• **TASK ITEM**:
Using the material that follows, output exactly the lines from the one containing "mes données personnelles" through the one containing "l'abonnement à la newsletter sélectionnée.", with both ends kept.

........

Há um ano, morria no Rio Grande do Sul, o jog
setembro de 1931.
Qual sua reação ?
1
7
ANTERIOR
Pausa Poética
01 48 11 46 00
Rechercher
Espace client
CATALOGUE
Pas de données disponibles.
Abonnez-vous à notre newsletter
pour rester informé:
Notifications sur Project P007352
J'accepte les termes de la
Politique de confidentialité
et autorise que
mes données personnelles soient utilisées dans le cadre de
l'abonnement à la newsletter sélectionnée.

........

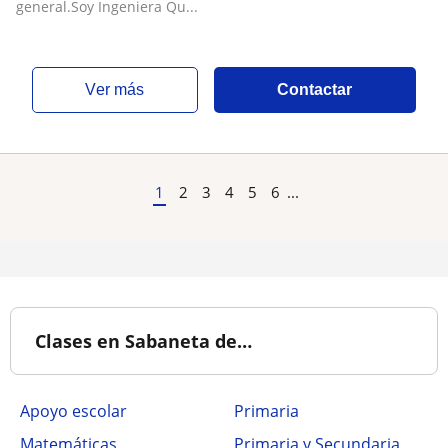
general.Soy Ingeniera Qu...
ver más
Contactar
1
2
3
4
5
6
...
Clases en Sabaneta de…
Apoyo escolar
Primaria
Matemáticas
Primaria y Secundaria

........

• **THE ANSWER**:
mes données personnelles soient utilisées dans le cadre de
l'abonnement à la newsletter sélectionnée.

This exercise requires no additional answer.